Когда мы с Маньяско встретились, он оказался тяжеловатым, круглолицым, молодым только по количеству прожитых лет, настроенным выдвинуться в культурном мире мегаполиса. Такого на мякине не проведешь.
– Ничто не заставит меня уехать из Нью-Йорка, – сообщил он. – Я заявлю о нем как о нарушителе общественного порядка.
– Ну и что, вам нужно мое разрешение?
– Но такой поступок по отношению к известному поэту не прибавит мне веса в городе.
Помню, я тогда сказал Демми: «Маньяско боится, что окажется в контрах с культурными кругами, если обратится в полицию».
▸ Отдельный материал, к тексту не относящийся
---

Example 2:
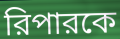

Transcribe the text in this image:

রিপারকে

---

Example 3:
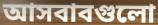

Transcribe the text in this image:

আসবাবগুলো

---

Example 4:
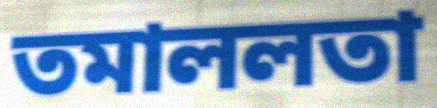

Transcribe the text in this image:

তমাললতা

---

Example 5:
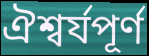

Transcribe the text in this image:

ঐশ্বর্যপূর্ণ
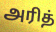
அரித்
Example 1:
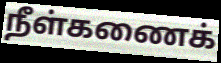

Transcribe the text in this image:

நீள்கணைக்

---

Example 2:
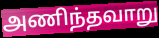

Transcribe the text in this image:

அணிந்தவாறு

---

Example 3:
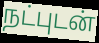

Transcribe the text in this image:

நட்புடன்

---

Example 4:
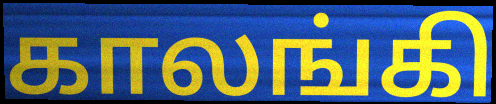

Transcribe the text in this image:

காலங்கி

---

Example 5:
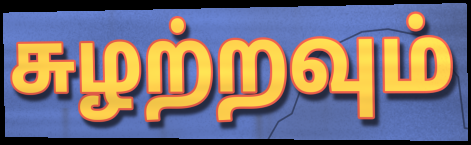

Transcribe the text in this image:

சுழற்றவும்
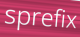
sprefix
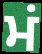
ਮਂ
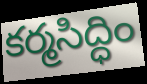
కర్మసిద్ధిం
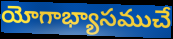
యోగాభ్యాసముచే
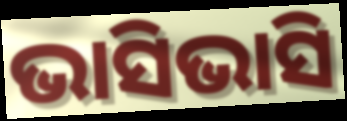
ଭାସିଭାସି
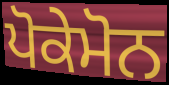
ਪੋਕੇਮੋਨ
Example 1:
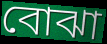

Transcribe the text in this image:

বোঝা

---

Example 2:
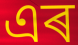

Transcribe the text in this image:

এৰ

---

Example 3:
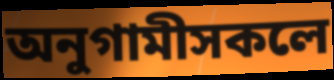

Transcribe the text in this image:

অনুগামীসকলে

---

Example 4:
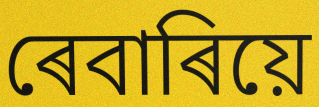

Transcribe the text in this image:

Стонущая по ночам от страха перед геенной огненной, под завязку напичканная таблетками, Демми вместе с тем была особа практичная, обладающая талантом руководителя, который умеет смотреть в будущее. Когда Демми в деловом настроении, когда тиранит и опекает меня, я представляю, каким генералиссимусом с куклами она была в детстве. «Да, по отношению к тебе я тигрица-мать и настоящая фурия, – говорила она. – Гумбольдт целый месяц носа не кажет. Это означает, что он во всем винит тебя. Бедный чокнутый Гумбольдт! Мы должны помочь ему. Если он будет преследовать этого Маньяско, его изолируют. Полиция поместит его в Белвью, и тебе придется вносить за него залог. Единственное, что ему сейчас нужно, – это отдых, спокойствие и ни капли в рот. Самое лучшее место для этого – клиника Пейна Уитни. У Джинни есть двоюродный брат, его зовут Альберт. Так вот он заведует приемным отделением в этой клинике. Белвью для Гумбольдта не годится. Это адова дыра. Мы должны собрать денег и устроить его к Уитни. Возможно, нам удастся заставить его пройти хотя бы начальный курс реабилитации».
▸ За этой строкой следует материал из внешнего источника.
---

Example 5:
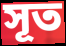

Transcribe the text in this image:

সূত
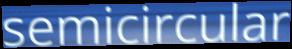
semicircular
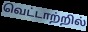
வெட்டாற்றில்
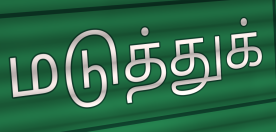
மடுத்துக்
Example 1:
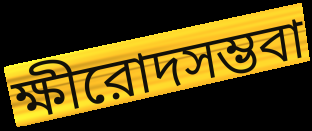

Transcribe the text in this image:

ক্ষীরোদসম্ভবা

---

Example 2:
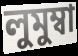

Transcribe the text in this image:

লুমুম্বা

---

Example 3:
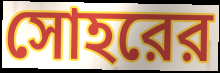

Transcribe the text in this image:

সোহরের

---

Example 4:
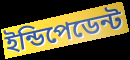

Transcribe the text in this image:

ইন্ডিপেডেন্ট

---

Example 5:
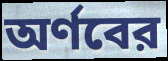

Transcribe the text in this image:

অর্ণবের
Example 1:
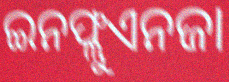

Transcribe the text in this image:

ଇନଫ୍ଲୁଏନଜା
Демми рьяно взялась за дело; ссылаясь на меня, обзвонила знакомых и малознакомых. Я сам был занят «Фон Тренком». Мы вернулись из Коннектикута, и я должен был присутствовать на репетициях в «Беласко». Напористая Демми быстро собрала больше трех тысяч долларов. Один Хильдебранд, хотя еще дулся на Гумбольдта, внес две тысячи с условием, что деньги будут потрачены на психиатра и только при крайней необходимости. Симкин, юрист с Пятой авеню, согласился оформить фонд и взять его на хранение. Хильдебранд знал, и вскоре мы все тоже узнали, что Гумбольдт нанял частного детектива, некоего Скаччиа, для слежки за Кэтлин и что этот Скаччиа уже «съел» добрую часть гуггенхеймского гранта. К тому времени Кэтлин уже отправилась в Неваду, чтобы подать на развод, но Скаччиа докладывал Гумбольдту, что она в Нью-Йорке и погрязла в похоти. Между тем сам Гумбольдт с участием уолл-стритовских маклеров разработал новый изощренный план, грозящий обернуться грандиозным скандалом. Если он застукает Кэтлин, уличит ее в супружеской неверности, то к нему целиком отойдет их «имение», жалкий домишко в Нью-Джерси стоимостью восемь тысяч, наполовину уже заложенный, – так пояснил мне один знакомый, богемный радикал Орландо Хаггинс, знающий толк в деньгах. Нью-йоркские авангардисты знают толк в деньгах.
Дни летом бегут быстро. В августе начались репетиции. Ночи были жаркие, изнурительные. По утрам я вставал измотанный донельзя. Демми отпаивала меня кофе, заставляла проглотить несколько порций и выслушать множество советов относительно театра, Гумбольдта и жизненной линии. Ее маленький белый фокстерьер Катон клянчил подачки, вставая на задние лапы и тявкая. Я тоже предпочел бы спать целый день на его подушечке под окном, около горшков с бегониями, нежели сидеть в затхлом зале «Беласко» и слушать плохих актеров. Я начинал ненавидеть театр. Это нехорошее чувство подогревалось наигранностью их объятий, слез, клятв. Пьеса больше не была моей пьесой. Ее автором был пучеглазый Гарольд Лэмптон. Ради него я переписывал в артистических уборных диалоги. Труппу он набрал хуже некуда. Все талантливые нью-йоркские актеры были заняты в мелодраме, которую лихорадочно ставил безумный Гумбольдт. Зрителями его были старые приятели и поклонники, собирающиеся в «Белой лошади» на Гудзон-стрит. Там он крикливо произносил свои ученые монологи. Там же Гумбольдт встречался с юристами и, если был в духе, с двумя-тремя психиатрами.
Я знал, что Демми лучше меня понимает Гумбольдта, поскольку тоже глотает таинственные таблетки. (Были и другие черты сходства.)